Felipe Santos Felipe Santos - 5 months ago 7x
Python Question

How to safely manipulate user code in Python?

If I were to make, for example, a program that takes as input a sorting algorithm and determines empirically whether or not the algorithm is partially correct, how would I convert the string input to an executable program? I have read other threads in which it was suggested using exec or eval, but all answers recommended against using this method due to security risks. Is there a way to create such a program that does not involve converting a string to executable code? Or will it inherently be a risky program no matter the implementation? Lastly, is there another programming language that would be a better alternative to define such a program?


Executing Arbitrary Code

No matter what language you choose, if you read code from the user and execute that code, it will be dangerous. No ifs, ands, or buts. You notice the same caveats to Python's exec and eval also are noted for Javascript, PHP, and many other languages.

Safely Executing Code from a String

There are safe ways to map strings to predefined functions, but there is no safe way to compile/interpret and execute arbitrary code.

One good example is the following on how to safely map functions to a string:

functions = {
    'print': print,
    'str': str,
    'int': int

name = input('Choose from the above functions here')

Static Code Analysis

And for the final answer, potentially, but no, as there would be ways of evaluating a sorting algorithm, but they're unlikely to be effective, reproducible, or accurate without compiling the code or at least interpreting it. Static code analysis is difficult, and can only go so far.

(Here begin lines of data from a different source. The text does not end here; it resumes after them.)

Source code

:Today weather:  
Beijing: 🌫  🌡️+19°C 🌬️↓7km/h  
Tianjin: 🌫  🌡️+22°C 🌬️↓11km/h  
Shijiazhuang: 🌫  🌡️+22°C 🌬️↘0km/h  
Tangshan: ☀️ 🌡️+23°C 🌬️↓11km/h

One simple example for how difficult static code analysis can be even with a single if statement is the following:

for index, value in enumerate(range(10)):
    if index or old - value == 1:
     old = value

Some libraries that do static code analysis think this code will raise an error (such as Pylint, for example), because old is defined after it is first used, however, since bool(0) will evaluate to False, old actually only ever checked after the first loop, after it is already defined, and so the code runs without issue.

Think of the complexity of inputs, the complexity of outputs, and the number of variations of possible sort algorithms that would all be equivalent. The easiest way to test code is to run it. There are limitations of dynamic code analysis, but with a given input and then comparing it to the desired output, you can get a good idea if the code works as it should, something that is very difficult with merely static analysis.